INFORMATION —

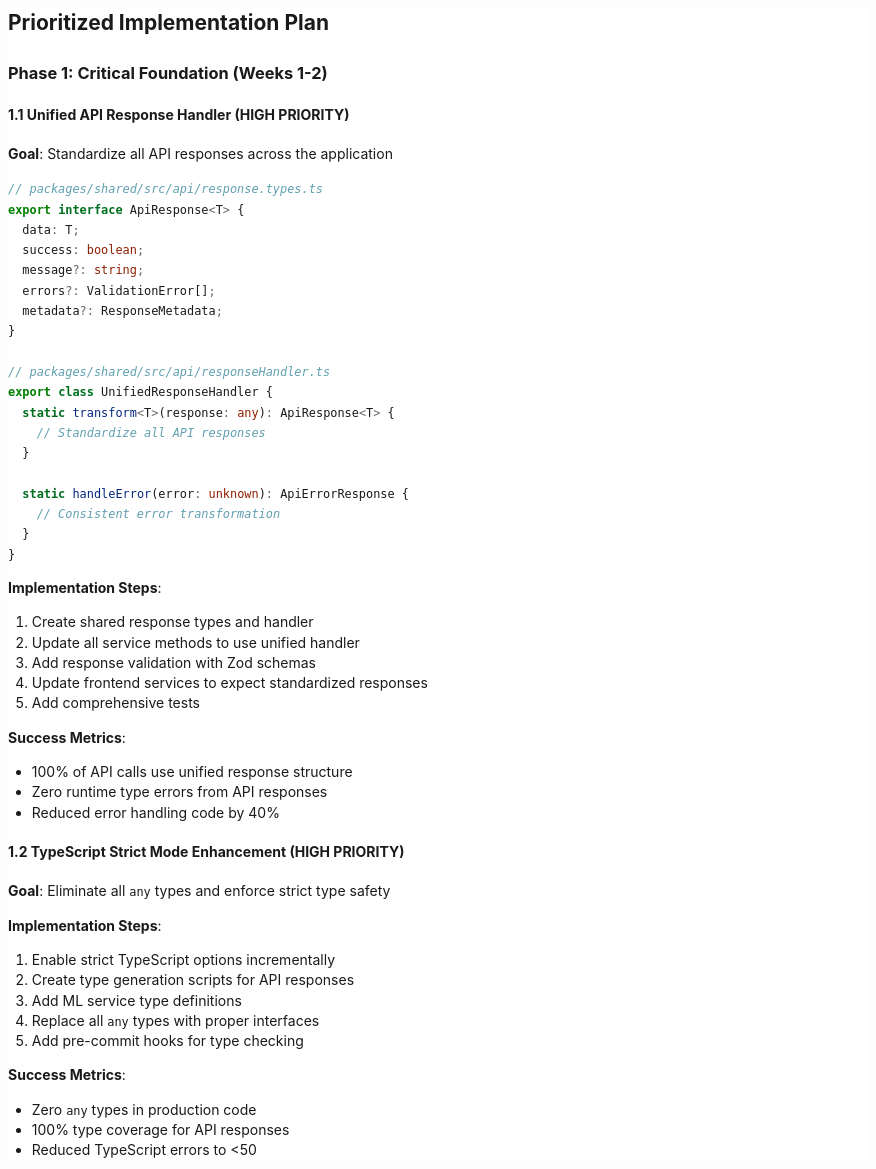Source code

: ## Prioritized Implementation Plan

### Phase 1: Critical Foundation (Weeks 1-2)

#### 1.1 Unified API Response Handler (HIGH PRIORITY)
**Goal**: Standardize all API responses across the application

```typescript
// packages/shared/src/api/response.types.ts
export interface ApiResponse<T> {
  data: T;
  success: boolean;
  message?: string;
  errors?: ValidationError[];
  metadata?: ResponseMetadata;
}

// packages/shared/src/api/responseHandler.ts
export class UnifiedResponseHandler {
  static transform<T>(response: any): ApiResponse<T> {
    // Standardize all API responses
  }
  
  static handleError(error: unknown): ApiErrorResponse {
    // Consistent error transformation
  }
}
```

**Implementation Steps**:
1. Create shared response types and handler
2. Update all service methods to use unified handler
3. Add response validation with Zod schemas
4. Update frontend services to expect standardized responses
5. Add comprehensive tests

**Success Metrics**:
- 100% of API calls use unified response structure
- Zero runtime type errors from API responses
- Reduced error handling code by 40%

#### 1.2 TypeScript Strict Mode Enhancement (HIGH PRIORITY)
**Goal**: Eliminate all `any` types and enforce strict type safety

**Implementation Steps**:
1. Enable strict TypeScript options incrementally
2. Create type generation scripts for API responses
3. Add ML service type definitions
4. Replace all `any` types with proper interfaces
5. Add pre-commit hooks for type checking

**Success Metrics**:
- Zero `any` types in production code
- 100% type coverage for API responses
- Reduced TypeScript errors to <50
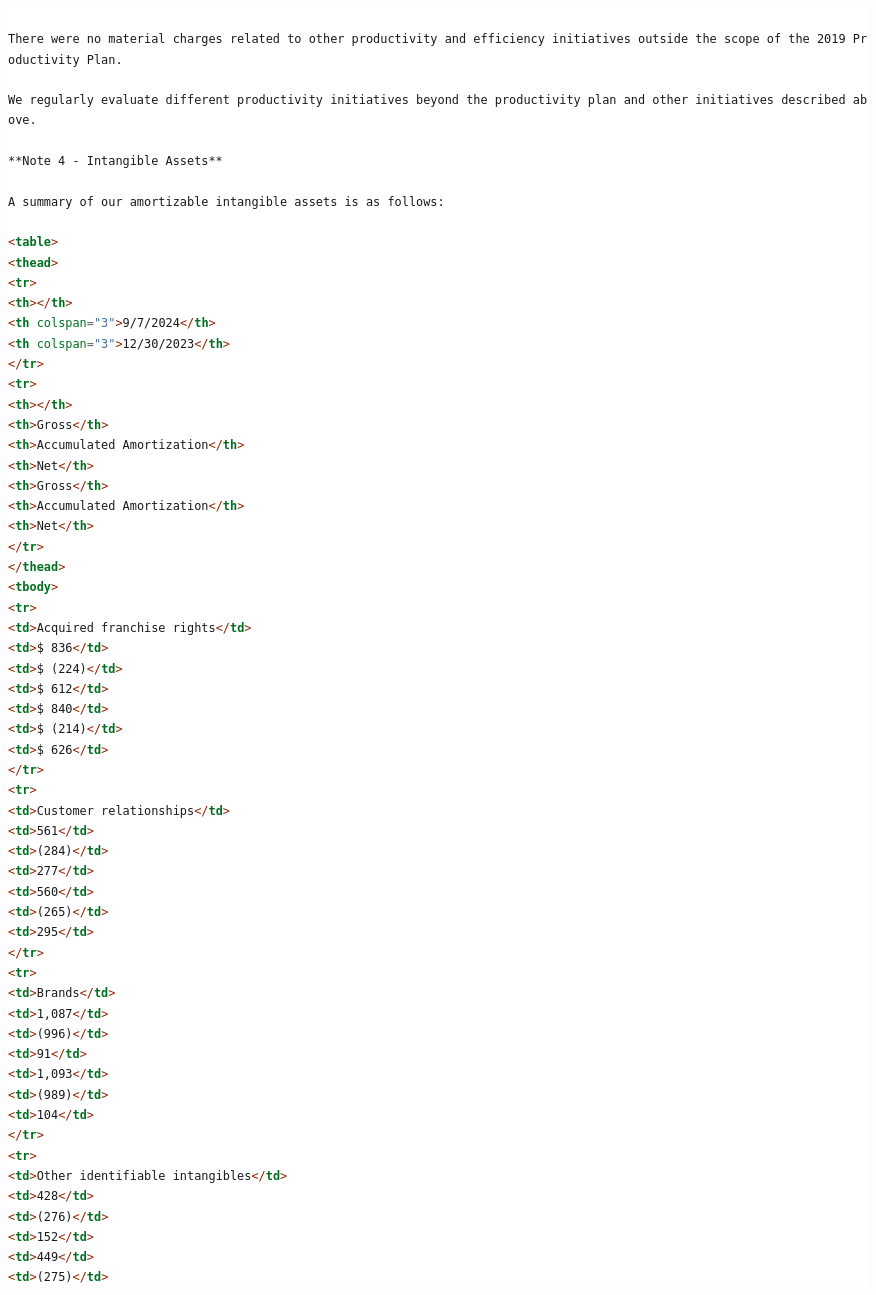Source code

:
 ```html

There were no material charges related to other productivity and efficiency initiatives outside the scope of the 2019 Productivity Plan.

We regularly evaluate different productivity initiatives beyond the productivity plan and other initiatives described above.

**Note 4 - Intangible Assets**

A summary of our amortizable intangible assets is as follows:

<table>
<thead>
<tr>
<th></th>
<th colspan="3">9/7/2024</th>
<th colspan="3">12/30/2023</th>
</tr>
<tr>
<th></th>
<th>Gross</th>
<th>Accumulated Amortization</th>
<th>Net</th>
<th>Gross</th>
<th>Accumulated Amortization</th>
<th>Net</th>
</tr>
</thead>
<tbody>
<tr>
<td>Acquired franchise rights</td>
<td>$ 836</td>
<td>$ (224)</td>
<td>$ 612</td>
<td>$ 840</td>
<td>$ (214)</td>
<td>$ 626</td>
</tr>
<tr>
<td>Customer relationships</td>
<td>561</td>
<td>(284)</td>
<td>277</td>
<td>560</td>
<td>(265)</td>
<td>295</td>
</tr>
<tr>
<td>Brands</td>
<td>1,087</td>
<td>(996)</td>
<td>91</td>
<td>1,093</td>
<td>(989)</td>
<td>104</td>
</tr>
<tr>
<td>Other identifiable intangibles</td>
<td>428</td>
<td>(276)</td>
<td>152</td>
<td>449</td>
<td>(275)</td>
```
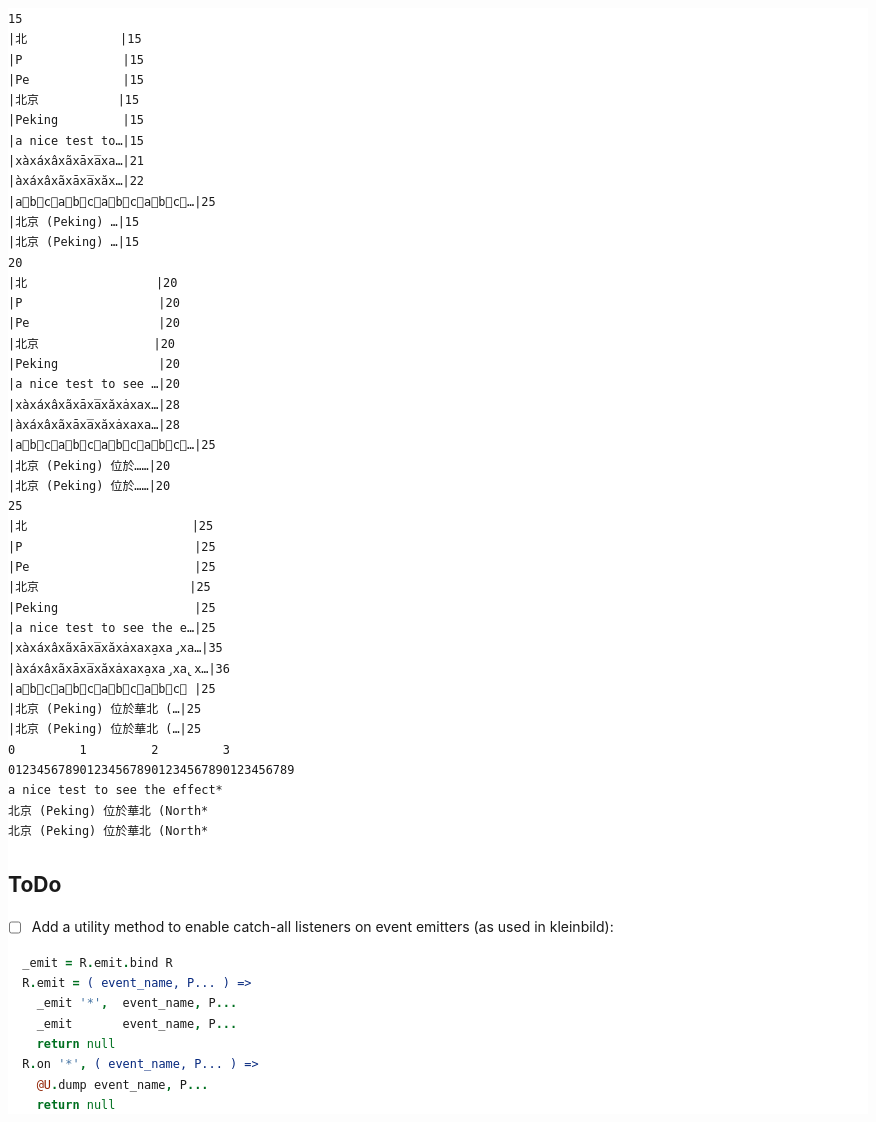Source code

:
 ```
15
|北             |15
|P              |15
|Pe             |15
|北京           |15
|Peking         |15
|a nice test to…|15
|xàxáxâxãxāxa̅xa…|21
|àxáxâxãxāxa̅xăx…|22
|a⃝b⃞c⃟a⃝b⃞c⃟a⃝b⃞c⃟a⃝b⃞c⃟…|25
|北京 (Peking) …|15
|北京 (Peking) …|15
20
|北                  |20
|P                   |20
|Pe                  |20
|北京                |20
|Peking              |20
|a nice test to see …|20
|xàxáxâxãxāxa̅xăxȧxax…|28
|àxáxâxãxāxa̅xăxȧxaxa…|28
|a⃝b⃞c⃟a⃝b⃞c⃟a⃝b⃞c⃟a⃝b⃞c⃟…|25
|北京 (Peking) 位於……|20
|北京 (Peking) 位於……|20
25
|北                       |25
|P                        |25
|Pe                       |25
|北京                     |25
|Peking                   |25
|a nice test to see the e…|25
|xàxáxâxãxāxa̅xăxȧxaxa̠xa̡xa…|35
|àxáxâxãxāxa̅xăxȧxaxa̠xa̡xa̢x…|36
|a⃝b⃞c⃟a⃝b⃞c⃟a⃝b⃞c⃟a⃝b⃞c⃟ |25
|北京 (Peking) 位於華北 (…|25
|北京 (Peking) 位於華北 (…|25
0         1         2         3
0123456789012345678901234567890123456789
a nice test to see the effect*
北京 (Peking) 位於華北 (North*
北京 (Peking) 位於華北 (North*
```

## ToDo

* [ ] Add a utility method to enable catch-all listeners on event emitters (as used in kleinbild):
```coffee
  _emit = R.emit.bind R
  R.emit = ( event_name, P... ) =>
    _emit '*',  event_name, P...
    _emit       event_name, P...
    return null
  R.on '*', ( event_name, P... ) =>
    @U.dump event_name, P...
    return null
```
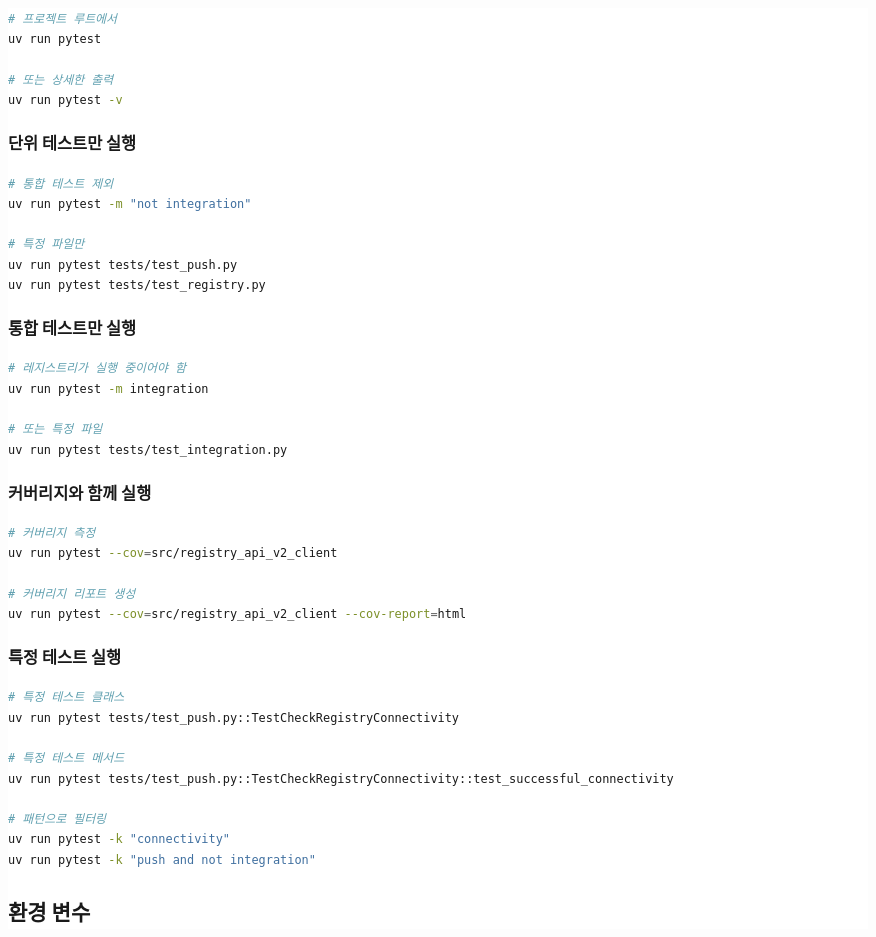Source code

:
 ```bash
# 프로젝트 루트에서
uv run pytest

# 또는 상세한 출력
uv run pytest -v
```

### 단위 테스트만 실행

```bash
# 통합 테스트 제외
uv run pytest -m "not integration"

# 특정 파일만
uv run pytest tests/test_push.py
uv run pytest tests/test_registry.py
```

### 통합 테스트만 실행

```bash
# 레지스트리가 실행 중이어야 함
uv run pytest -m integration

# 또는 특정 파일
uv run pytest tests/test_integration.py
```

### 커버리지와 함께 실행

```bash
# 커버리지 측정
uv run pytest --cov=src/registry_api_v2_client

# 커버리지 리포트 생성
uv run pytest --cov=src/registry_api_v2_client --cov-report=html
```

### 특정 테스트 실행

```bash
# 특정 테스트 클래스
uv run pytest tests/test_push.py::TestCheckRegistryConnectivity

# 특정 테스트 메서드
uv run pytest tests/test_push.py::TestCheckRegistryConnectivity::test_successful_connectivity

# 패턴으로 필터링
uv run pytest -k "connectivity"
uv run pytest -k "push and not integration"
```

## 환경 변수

WORK REQUIRED — What is wanted is a verbatim transcription of every record above, pictures excluded.

ANSWER TO THIS TASK —
Source code

: ## Prioritized Implementation Plan

### Phase 1: Critical Foundation (Weeks 1-2)

#### 1.1 Unified API Response Handler (HIGH PRIORITY)
**Goal**: Standardize all API responses across the application

```typescript
// packages/shared/src/api/response.types.ts
export interface ApiResponse<T> {
  data: T;
  success: boolean;
  message?: string;
  errors?: ValidationError[];
  metadata?: ResponseMetadata;
}

// packages/shared/src/api/responseHandler.ts
export class UnifiedResponseHandler {
  static transform<T>(response: any): ApiResponse<T> {
    // Standardize all API responses
  }
  
  static handleError(error: unknown): ApiErrorResponse {
    // Consistent error transformation
  }
}
```

**Implementation Steps**:
1. Create shared response types and handler
2. Update all service methods to use unified handler
3. Add response validation with Zod schemas
4. Update frontend services to expect standardized responses
5. Add comprehensive tests

**Success Metrics**:
- 100% of API calls use unified response structure
- Zero runtime type errors from API responses
- Reduced error handling code by 40%

#### 1.2 TypeScript Strict Mode Enhancement (HIGH PRIORITY)
**Goal**: Eliminate all `any` types and enforce strict type safety

**Implementation Steps**:
1. Enable strict TypeScript options incrementally
2. Create type generation scripts for API responses
3. Add ML service type definitions
4. Replace all `any` types with proper interfaces
5. Add pre-commit hooks for type checking

**Success Metrics**:
- Zero `any` types in production code
- 100% type coverage for API responses
- Reduced TypeScript errors to <50
Source code

:
 ```html

There were no material charges related to other productivity and efficiency initiatives outside the scope of the 2019 Productivity Plan.

We regularly evaluate different productivity initiatives beyond the productivity plan and other initiatives described above.

**Note 4 - Intangible Assets**

A summary of our amortizable intangible assets is as follows:

<table>
<thead>
<tr>
<th></th>
<th colspan="3">9/7/2024</th>
<th colspan="3">12/30/2023</th>
</tr>
<tr>
<th></th>
<th>Gross</th>
<th>Accumulated Amortization</th>
<th>Net</th>
<th>Gross</th>
<th>Accumulated Amortization</th>
<th>Net</th>
</tr>
</thead>
<tbody>
<tr>
<td>Acquired franchise rights</td>
<td>$ 836</td>
<td>$ (224)</td>
<td>$ 612</td>
<td>$ 840</td>
<td>$ (214)</td>
<td>$ 626</td>
</tr>
<tr>
<td>Customer relationships</td>
<td>561</td>
<td>(284)</td>
<td>277</td>
<td>560</td>
<td>(265)</td>
<td>295</td>
</tr>
<tr>
<td>Brands</td>
<td>1,087</td>
<td>(996)</td>
<td>91</td>
<td>1,093</td>
<td>(989)</td>
<td>104</td>
</tr>
<tr>
<td>Other identifiable intangibles</td>
<td>428</td>
<td>(276)</td>
<td>152</td>
<td>449</td>
<td>(275)</td>
```
Source code

:
 ```
15
|北             |15
|P              |15
|Pe             |15
|北京           |15
|Peking         |15
|a nice test to…|15
|xàxáxâxãxāxa̅xa…|21
|àxáxâxãxāxa̅xăx…|22
|a⃝b⃞c⃟a⃝b⃞c⃟a⃝b⃞c⃟a⃝b⃞c⃟…|25
|北京 (Peking) …|15
|北京 (Peking) …|15
20
|北                  |20
|P                   |20
|Pe                  |20
|北京                |20
|Peking              |20
|a nice test to see …|20
|xàxáxâxãxāxa̅xăxȧxax…|28
|àxáxâxãxāxa̅xăxȧxaxa…|28
|a⃝b⃞c⃟a⃝b⃞c⃟a⃝b⃞c⃟a⃝b⃞c⃟…|25
|北京 (Peking) 位於……|20
|北京 (Peking) 位於……|20
25
|北                       |25
|P                        |25
|Pe                       |25
|北京                     |25
|Peking                   |25
|a nice test to see the e…|25
|xàxáxâxãxāxa̅xăxȧxaxa̠xa̡xa…|35
|àxáxâxãxāxa̅xăxȧxaxa̠xa̡xa̢x…|36
|a⃝b⃞c⃟a⃝b⃞c⃟a⃝b⃞c⃟a⃝b⃞c⃟ |25
|北京 (Peking) 位於華北 (…|25
|北京 (Peking) 位於華北 (…|25
0         1         2         3
0123456789012345678901234567890123456789
a nice test to see the effect*
北京 (Peking) 位於華北 (North*
北京 (Peking) 位於華北 (North*
```

## ToDo

* [ ] Add a utility method to enable catch-all listeners on event emitters (as used in kleinbild):
```coffee
  _emit = R.emit.bind R
  R.emit = ( event_name, P... ) =>
    _emit '*',  event_name, P...
    _emit       event_name, P...
    return null
  R.on '*', ( event_name, P... ) =>
    @U.dump event_name, P...
    return null
```
Source code

:
 ```bash
# 프로젝트 루트에서
uv run pytest

# 또는 상세한 출력
uv run pytest -v
```

### 단위 테스트만 실행

```bash
# 통합 테스트 제외
uv run pytest -m "not integration"

# 특정 파일만
uv run pytest tests/test_push.py
uv run pytest tests/test_registry.py
```

### 통합 테스트만 실행

```bash
# 레지스트리가 실행 중이어야 함
uv run pytest -m integration

# 또는 특정 파일
uv run pytest tests/test_integration.py
```

### 커버리지와 함께 실행

```bash
# 커버리지 측정
uv run pytest --cov=src/registry_api_v2_client

# 커버리지 리포트 생성
uv run pytest --cov=src/registry_api_v2_client --cov-report=html
```

### 특정 테스트 실행

```bash
# 특정 테스트 클래스
uv run pytest tests/test_push.py::TestCheckRegistryConnectivity

# 특정 테스트 메서드
uv run pytest tests/test_push.py::TestCheckRegistryConnectivity::test_successful_connectivity

# 패턴으로 필터링
uv run pytest -k "connectivity"
uv run pytest -k "push and not integration"
```

## 환경 변수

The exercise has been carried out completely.